Genentech recently reported that treatment with emicizumab (ACE910) lead to a “statically significant” reduction in bleeds when used prophylactically in patients with hemophilia 12 years of age or older with hemophilia A and inhibitors to factor VIII (FVIII). The investigational therapy is being evaluated via HAVEN 1, a multicenter phase III study designed to measure the therapy’s efficacy, safety and pharmacokinetics. HAVEN 1 included 109 patients with hemophilia A (12 years of age or older) with inhibitors to FVIII, who were previously treated with episodic or prophylactic bypassing agents.
While emicizumab was created by Tokyo-based Chugai Pharmaceutical Co., Ltd., it is being co-developed by Chugai, Roche and Genentech for the prophylactic treatment of people with FVIII deficiency, or hemophilia A, both with and without inhibitors. Unlike existing treatments, which require intravenous injections, emicizumab is administered subcutaneously via an injection just under the skin.
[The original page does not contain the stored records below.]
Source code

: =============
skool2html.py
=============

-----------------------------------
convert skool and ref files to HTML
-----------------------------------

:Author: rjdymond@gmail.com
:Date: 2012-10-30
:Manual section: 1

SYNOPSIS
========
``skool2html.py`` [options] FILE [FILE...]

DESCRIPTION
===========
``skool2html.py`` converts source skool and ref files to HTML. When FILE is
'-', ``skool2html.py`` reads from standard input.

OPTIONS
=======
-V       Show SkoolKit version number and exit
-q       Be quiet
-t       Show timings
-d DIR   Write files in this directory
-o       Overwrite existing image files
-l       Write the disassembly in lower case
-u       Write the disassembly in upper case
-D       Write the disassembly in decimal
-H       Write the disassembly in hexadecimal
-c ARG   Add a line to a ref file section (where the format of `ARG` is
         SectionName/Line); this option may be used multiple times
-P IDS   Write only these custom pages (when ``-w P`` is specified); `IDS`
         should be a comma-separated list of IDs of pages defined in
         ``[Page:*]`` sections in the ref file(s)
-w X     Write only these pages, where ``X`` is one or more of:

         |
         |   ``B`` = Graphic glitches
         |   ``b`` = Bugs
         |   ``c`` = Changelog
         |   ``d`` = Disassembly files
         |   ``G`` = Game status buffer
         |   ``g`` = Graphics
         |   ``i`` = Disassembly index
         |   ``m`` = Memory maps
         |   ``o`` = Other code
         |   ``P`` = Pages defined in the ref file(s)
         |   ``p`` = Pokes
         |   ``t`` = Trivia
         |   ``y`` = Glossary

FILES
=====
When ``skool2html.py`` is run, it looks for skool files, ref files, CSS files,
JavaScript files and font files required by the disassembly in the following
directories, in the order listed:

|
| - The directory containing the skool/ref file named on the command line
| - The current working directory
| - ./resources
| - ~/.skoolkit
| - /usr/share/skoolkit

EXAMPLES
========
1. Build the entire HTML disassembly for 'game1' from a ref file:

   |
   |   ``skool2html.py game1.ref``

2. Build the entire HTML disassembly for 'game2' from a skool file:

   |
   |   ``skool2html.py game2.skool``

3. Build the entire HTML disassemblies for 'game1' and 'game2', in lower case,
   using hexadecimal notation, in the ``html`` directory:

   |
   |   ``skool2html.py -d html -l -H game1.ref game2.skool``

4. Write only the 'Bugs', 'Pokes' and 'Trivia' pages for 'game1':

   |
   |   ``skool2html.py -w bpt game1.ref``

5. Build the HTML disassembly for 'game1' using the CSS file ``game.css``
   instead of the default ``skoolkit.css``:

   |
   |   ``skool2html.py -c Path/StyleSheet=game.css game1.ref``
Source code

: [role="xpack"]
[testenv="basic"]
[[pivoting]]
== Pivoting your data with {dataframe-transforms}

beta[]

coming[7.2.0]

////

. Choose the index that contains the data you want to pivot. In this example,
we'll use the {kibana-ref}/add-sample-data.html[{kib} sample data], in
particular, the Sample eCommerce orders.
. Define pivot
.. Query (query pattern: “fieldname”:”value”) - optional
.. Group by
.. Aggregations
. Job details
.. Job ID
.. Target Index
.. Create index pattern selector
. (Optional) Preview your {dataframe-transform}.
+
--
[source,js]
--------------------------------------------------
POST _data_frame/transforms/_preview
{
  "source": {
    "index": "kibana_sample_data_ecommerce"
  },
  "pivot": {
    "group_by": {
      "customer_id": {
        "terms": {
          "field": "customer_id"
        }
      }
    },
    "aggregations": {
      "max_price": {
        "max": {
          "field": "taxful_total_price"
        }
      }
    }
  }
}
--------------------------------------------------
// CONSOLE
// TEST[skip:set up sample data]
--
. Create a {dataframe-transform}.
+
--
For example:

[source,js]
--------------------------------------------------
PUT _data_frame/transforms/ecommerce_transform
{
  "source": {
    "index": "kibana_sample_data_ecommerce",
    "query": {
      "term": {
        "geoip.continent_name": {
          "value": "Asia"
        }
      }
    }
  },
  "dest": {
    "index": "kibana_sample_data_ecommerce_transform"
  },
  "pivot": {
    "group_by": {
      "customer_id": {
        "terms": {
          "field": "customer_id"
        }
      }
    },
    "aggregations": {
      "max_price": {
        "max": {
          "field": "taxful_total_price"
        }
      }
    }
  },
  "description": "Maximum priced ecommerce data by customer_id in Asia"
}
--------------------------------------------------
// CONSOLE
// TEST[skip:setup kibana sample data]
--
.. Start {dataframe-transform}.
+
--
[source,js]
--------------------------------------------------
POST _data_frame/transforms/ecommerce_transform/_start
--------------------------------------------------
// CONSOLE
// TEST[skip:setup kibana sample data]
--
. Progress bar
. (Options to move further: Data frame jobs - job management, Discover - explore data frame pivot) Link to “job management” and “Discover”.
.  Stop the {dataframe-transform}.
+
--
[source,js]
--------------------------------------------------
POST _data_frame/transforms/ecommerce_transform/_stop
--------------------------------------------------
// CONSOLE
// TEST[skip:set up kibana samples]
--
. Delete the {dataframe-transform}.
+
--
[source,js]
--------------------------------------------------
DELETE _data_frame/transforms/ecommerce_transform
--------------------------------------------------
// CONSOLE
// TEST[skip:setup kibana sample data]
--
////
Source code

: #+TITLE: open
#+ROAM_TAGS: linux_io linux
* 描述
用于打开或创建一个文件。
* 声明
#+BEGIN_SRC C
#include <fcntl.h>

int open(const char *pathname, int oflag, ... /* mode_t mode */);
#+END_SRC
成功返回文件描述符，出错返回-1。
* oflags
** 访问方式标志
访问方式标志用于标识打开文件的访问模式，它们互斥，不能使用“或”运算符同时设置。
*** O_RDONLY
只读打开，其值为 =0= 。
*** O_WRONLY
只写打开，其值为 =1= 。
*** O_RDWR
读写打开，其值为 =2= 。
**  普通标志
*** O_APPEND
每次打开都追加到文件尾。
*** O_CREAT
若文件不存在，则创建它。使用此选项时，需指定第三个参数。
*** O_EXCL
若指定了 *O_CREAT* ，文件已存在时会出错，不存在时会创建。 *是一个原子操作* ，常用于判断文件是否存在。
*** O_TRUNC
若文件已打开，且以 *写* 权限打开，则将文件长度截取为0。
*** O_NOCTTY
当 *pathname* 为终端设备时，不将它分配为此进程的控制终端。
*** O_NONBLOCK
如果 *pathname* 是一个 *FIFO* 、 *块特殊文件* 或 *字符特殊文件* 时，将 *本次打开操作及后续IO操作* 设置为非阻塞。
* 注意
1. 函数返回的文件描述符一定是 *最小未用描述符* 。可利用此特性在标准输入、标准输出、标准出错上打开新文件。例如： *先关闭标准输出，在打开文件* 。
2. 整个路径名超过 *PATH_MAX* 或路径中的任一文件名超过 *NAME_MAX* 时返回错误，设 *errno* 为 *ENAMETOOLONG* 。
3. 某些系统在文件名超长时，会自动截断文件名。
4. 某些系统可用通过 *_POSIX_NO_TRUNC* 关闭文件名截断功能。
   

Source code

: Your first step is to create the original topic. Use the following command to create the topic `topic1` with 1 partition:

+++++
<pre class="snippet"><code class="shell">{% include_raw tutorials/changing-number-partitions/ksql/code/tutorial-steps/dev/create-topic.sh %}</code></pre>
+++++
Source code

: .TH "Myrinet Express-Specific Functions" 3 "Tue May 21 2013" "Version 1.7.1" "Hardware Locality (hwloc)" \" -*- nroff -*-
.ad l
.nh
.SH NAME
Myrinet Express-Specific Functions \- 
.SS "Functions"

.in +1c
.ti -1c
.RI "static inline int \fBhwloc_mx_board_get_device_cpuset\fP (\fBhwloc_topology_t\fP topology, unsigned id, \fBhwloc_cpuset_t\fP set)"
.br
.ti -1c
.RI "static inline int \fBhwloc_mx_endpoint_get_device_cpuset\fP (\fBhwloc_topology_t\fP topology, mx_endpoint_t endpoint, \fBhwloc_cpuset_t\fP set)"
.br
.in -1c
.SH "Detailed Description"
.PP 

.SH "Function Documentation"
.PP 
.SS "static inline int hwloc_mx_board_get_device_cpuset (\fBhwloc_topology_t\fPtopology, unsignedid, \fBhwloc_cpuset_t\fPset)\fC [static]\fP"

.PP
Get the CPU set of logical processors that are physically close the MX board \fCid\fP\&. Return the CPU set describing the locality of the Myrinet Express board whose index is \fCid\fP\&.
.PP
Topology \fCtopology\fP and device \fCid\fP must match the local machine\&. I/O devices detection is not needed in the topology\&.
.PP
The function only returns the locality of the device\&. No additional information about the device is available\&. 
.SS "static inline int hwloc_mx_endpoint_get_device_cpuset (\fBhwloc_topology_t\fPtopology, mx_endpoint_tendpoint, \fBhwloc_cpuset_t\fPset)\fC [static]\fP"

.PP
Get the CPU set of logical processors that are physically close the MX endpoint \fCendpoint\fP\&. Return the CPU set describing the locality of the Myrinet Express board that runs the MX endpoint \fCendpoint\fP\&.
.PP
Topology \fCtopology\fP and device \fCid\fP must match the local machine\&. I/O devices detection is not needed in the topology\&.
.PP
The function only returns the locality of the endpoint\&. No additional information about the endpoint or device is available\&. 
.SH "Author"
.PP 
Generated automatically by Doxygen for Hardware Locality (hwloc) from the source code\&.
Emicizumab is a laboratory-engineered protein that works by performing a key function in the clotting cascade that is normally carried out by the FVIII protein, which is deficient in individuals with hemophilia A. The “cascade” is an intricate series of chemical and molecular reactions between clotting factors that lead to clot formation. In this case, emicizumab binds to and bridges two other key clotting proteins, activated factor IX and factor X, important components of the cascade normally performed by FVIII. In short, Emicizumab acts as a “FVIII–mimetic agent,” to ensure the creation of a viable blood clot.
Results showed a statistically significant reduction in the number of bleeds over time in people treated with emicizumab prophylaxis compared to those receiving no prophylactic treatment.
Emicizumab also performed well in an intra-patient comparison in people who had received prior bypassing agent prophylaxis treatment. According to Genentech, the most common adverse events with emicizumab were injection site reactions that are consistent with earlier studies.
“The development of inhibitors that render factor VIII replacement less effective, or ineffective, is one of the greatest challenges in the treatment of hemophilia A today, putting patients at high risk for life-threatening bleeds and repeated bleeds that may cause long-term joint damage,” said Sandra Horning, MD, chief medical officer and head of Global Product Development. “We are pleased to see that, in our first pivotal trial, emicizumab prophylaxis significantly reduced the number of bleeds over time in people in this difficult-to-treat setting. We look forward to working with health authorities to bring this treatment to the hemophilia community as soon as possible.”